Ongoing international trade disputes have been justified by the White House as necessary for economic growth, and to claw back losses from what many perceive as unfair trade imbalances. The United States has a massive trade deficit with countries like China and other trade partners. From a high-level view, bringing balance to trade is something that is both necessary and long overdue. However, at the grass roots, almost literally so for farmers, international tariffs have caused significant damage.
Seemingly in recognition of the fact, the White House and the USDA have agreed to make up to $4.7 Billion of rescue package payments to U.S. farmers who are struggling to stay afloat.
First Round of Payments for Farmers to Start Almost Immediately
On Monday, Agriculture Secretary Sonny Perdue told the media that funds would be made available to farmers who had been directly impacted by overseas tariffs. China, Mexico, Canada, and the European Union have all levied tariffs on agricultural and food products since President Trump introduced heavy steel and aluminum tariffs earlier this year.
A total fund of $12 Billion has been agreed, with the $4.7 Billion being an initial payment. The USDA says that additional payments would be made in the coming months if they are needed.

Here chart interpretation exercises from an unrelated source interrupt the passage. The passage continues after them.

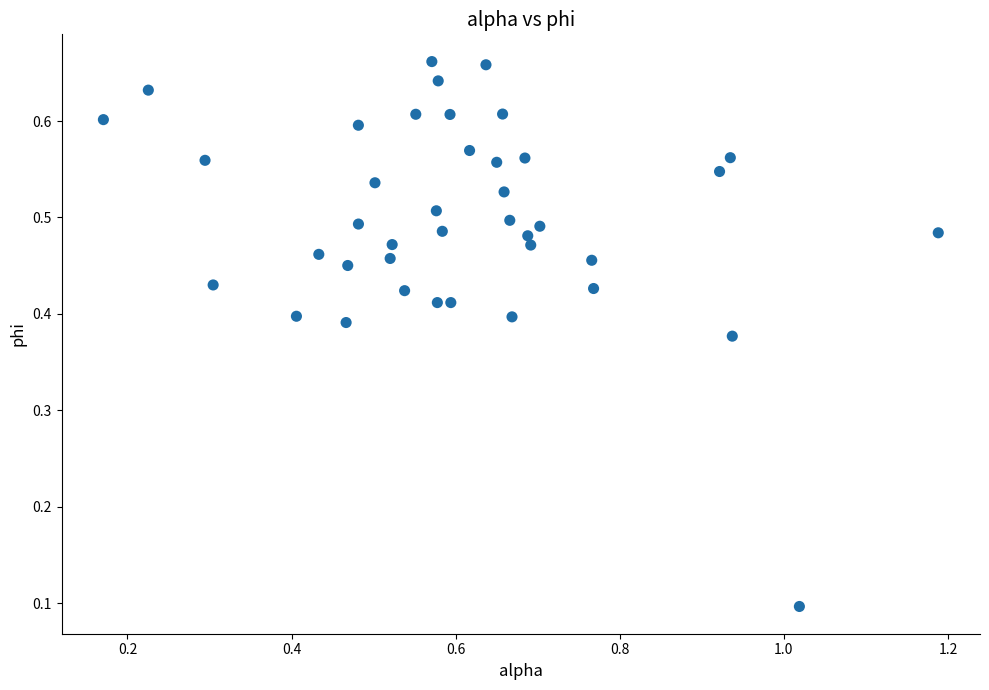

What is the range of X values (max minus min)?

1.0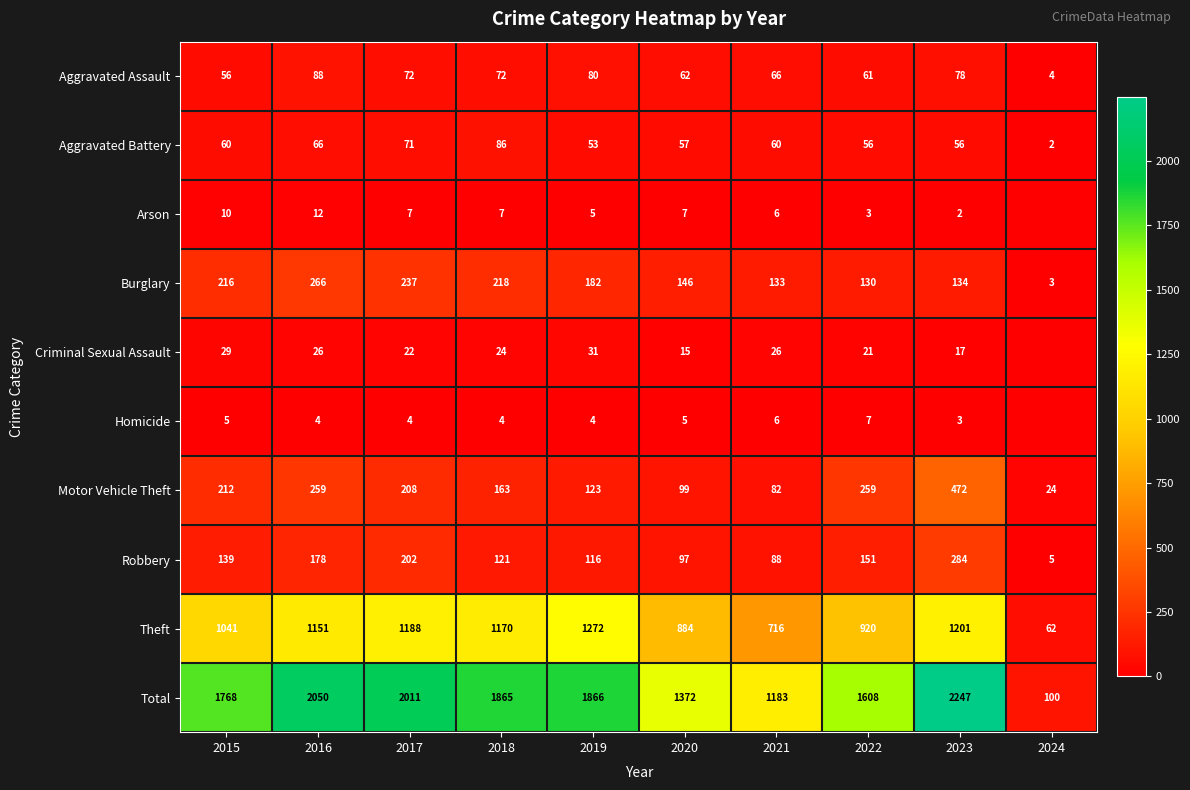

At which label does Aggravated Battery reach its minimum?

2024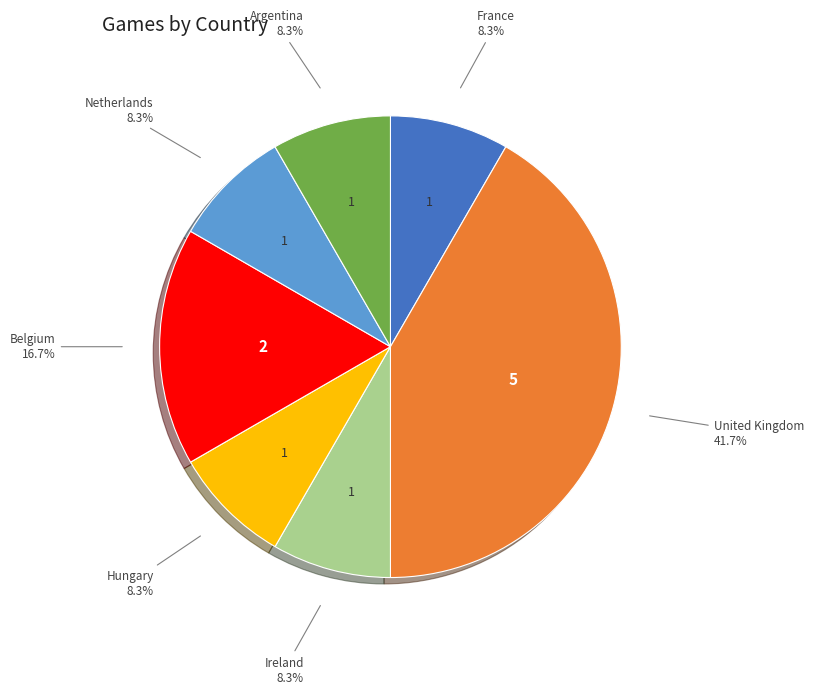

Is there any slice that represents more than half of the pie?

No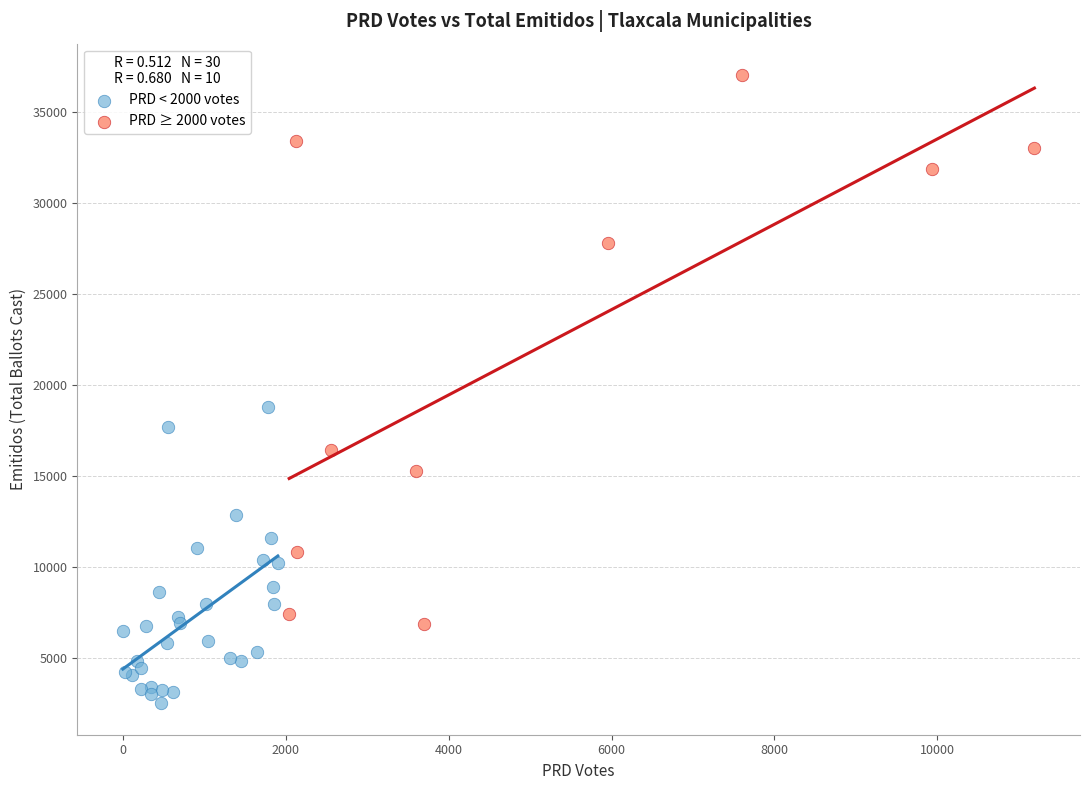

Which series has the widest spread of Y values?

PRD ≥ 2000 votes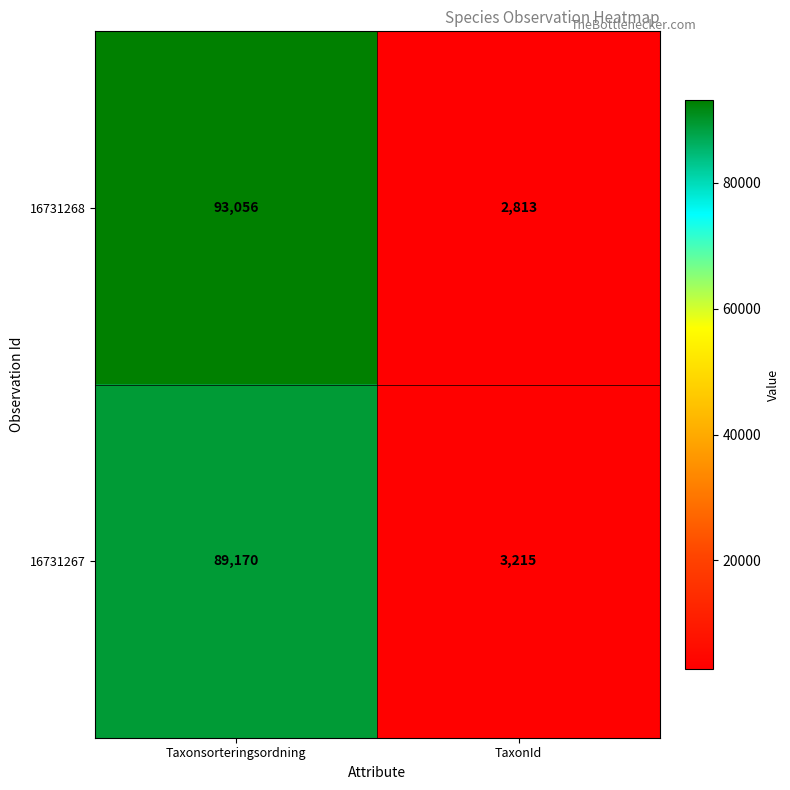

Rank the series by their average value, from highest to lowest.

16731268, 16731267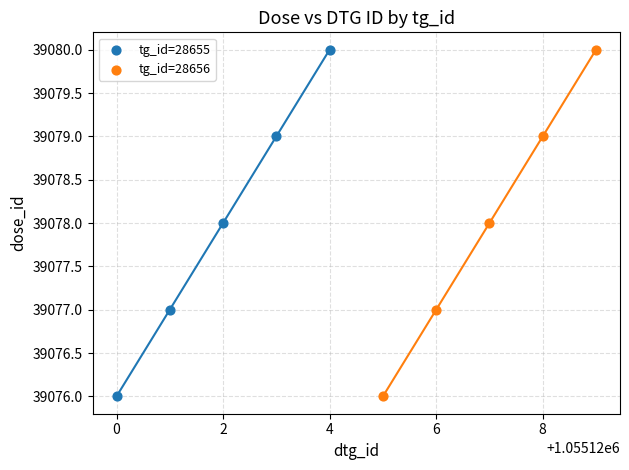

What are all the series names shown in the legend?

tg_id=28655, tg_id=28656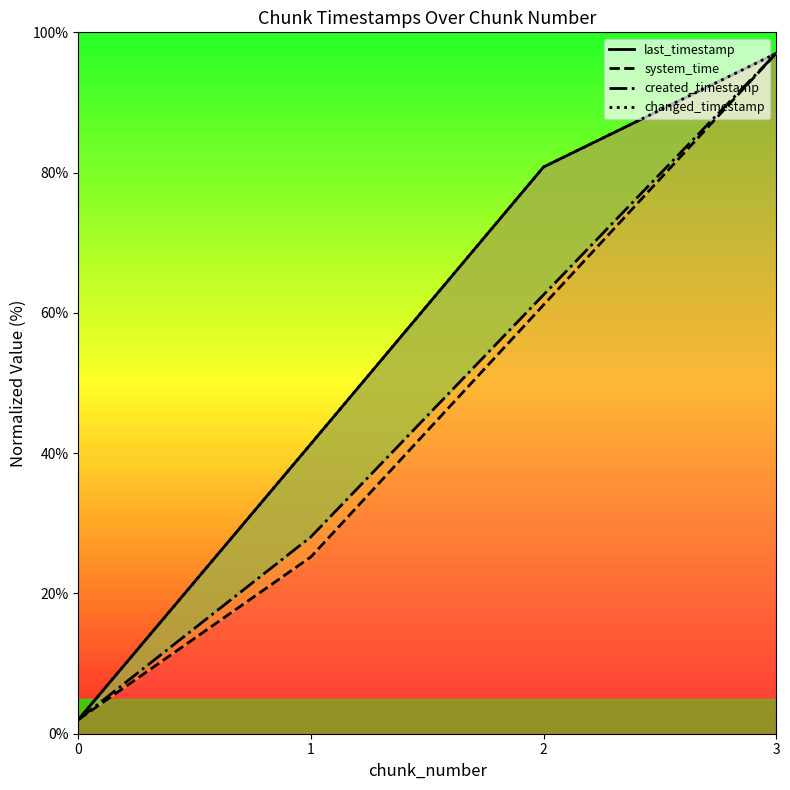

Which series changed the most between 0 and 3?

last_timestamp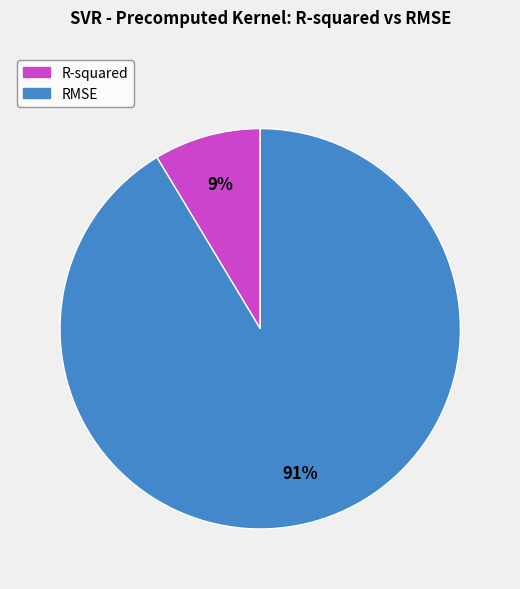

What is the smallest slice in the pie chart?

R-squared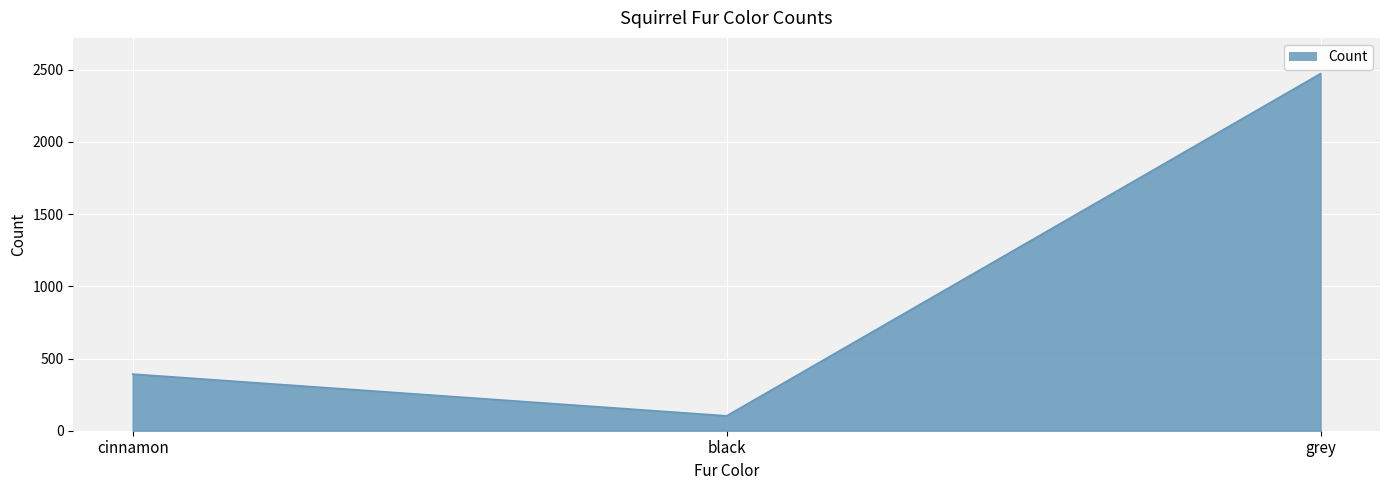

Where is the data nearest to the value 1288?

cinnamon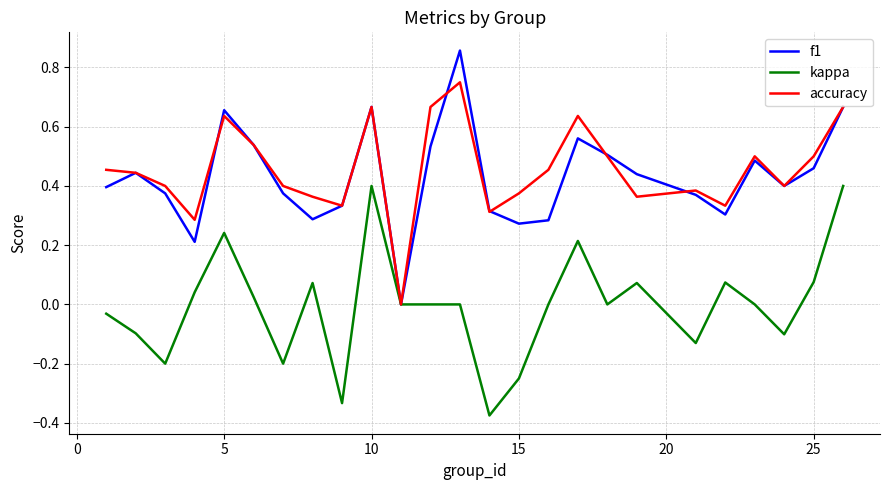

List the series in order of their peak value, lowest first.

kappa, accuracy, f1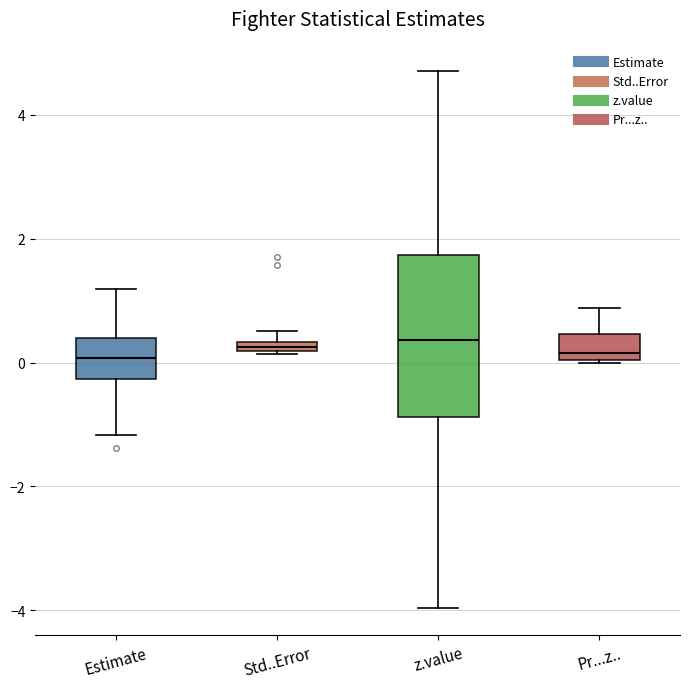

Comparing the boxes themselves (not the whiskers), which one is the tallest?

z.value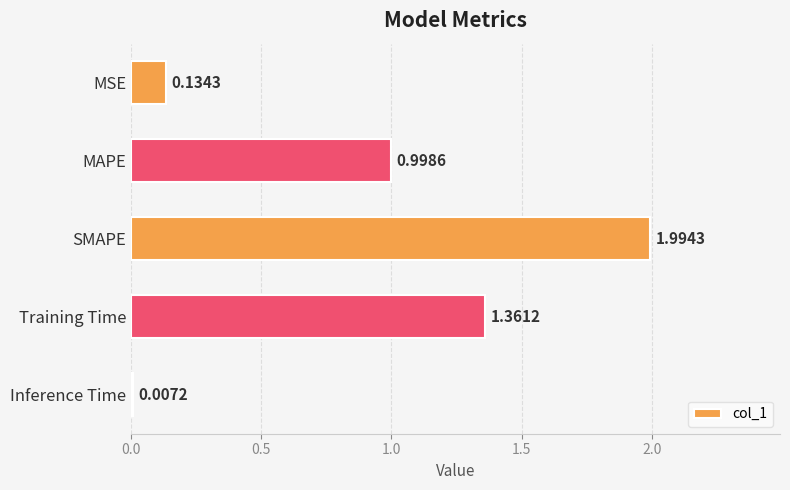

What is the sum of all values?

4.5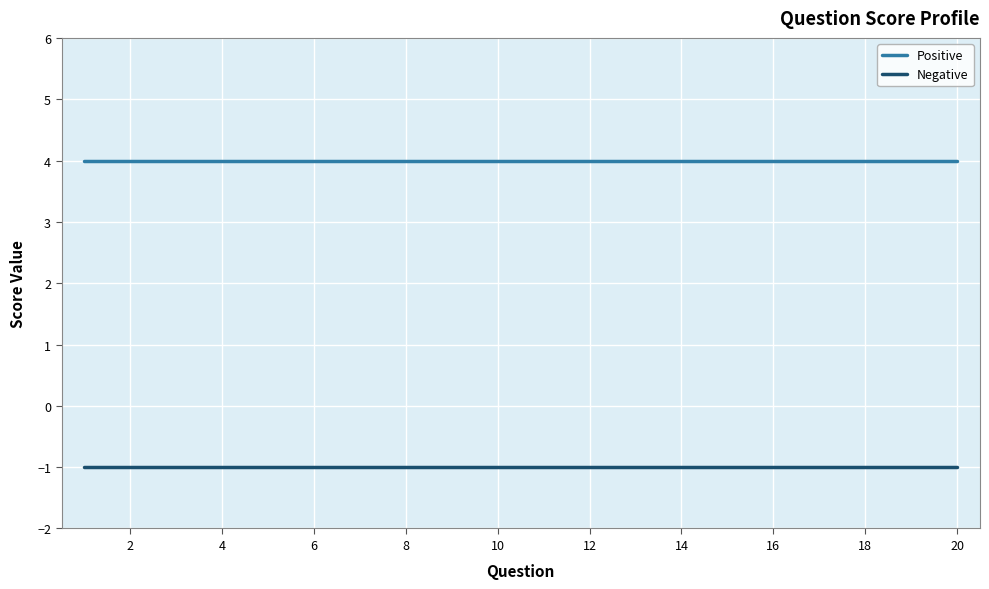

What are all the series names shown in the legend?

Positive, Negative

Soy farmers have been impacted the most, and they will receive up to 75% of the allocated rescue package. Cotton, dairy, pork, wheat, and sorghum farmers have also suffered significant damages, and the hardest hit will receive a portion of the remaining funds.
Some of the Funds Will Be Used to Create New International Markets
Not all the money will go directly to farmers. Up to $200 Million will be used to promote U.S. products in international markets, with the aim of creating new opportunities for farmers in markets where they were previously underrepresented, or not represented at all.
While a weaker year for smaller farmers might not impact investors directly, there is still a significant knock-on effect in the form of reduced economic output. Investors should see this latest news as being positive, as it will help to keep the agricultural economy afloat in what has been a trying time with ongoing international trade tensions.